Object state transitions:
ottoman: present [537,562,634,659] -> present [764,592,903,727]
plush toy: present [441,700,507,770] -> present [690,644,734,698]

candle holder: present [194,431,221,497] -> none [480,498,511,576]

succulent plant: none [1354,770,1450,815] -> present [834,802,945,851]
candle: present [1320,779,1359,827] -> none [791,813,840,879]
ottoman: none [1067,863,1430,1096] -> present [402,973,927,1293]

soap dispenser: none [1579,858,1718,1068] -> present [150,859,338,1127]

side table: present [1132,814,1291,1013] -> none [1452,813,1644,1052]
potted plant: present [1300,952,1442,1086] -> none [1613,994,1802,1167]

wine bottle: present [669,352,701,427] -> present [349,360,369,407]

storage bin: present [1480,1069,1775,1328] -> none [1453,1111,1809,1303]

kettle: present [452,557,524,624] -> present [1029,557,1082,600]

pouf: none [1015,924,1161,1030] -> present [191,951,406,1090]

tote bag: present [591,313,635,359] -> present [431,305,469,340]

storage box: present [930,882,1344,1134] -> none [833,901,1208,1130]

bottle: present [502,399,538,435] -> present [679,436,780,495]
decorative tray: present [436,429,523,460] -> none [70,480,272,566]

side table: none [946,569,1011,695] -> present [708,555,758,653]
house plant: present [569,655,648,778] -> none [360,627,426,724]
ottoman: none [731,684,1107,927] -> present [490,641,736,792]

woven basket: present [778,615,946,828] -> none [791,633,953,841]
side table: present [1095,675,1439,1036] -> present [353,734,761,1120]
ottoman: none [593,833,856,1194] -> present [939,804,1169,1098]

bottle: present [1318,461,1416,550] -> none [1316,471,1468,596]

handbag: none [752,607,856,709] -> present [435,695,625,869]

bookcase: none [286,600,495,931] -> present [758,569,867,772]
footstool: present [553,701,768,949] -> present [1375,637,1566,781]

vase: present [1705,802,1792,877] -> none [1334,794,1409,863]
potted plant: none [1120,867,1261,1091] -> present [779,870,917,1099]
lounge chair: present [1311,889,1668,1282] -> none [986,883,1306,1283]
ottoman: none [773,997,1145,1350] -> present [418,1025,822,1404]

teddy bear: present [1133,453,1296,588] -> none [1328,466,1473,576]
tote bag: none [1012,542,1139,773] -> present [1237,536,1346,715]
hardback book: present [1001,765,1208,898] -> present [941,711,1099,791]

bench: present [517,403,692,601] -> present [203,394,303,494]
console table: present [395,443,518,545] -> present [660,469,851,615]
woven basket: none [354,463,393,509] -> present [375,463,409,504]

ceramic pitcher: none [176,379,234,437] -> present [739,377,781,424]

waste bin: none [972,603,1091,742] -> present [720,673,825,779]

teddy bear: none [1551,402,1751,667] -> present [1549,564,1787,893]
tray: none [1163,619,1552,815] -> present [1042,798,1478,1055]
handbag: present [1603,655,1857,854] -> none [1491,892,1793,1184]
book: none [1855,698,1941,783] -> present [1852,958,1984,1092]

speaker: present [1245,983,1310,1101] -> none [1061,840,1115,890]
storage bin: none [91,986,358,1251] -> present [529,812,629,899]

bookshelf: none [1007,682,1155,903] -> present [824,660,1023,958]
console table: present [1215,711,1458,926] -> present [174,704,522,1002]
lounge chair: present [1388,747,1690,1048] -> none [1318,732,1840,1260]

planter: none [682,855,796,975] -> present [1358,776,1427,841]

WHAT IS BEING ASKED
Could you output the lines above, exactly as written, from the one containing "waste bin: none" through the last, with both ends included and no others?

SOLUTION
waste bin: none [972,603,1091,742] -> present [720,673,825,779]

teddy bear: none [1551,402,1751,667] -> present [1549,564,1787,893]
tray: none [1163,619,1552,815] -> present [1042,798,1478,1055]
handbag: present [1603,655,1857,854] -> none [1491,892,1793,1184]
book: none [1855,698,1941,783] -> present [1852,958,1984,1092]

speaker: present [1245,983,1310,1101] -> none [1061,840,1115,890]
storage bin: none [91,986,358,1251] -> present [529,812,629,899]

bookshelf: none [1007,682,1155,903] -> present [824,660,1023,958]
console table: present [1215,711,1458,926] -> present [174,704,522,1002]
lounge chair: present [1388,747,1690,1048] -> none [1318,732,1840,1260]

planter: none [682,855,796,975] -> present [1358,776,1427,841]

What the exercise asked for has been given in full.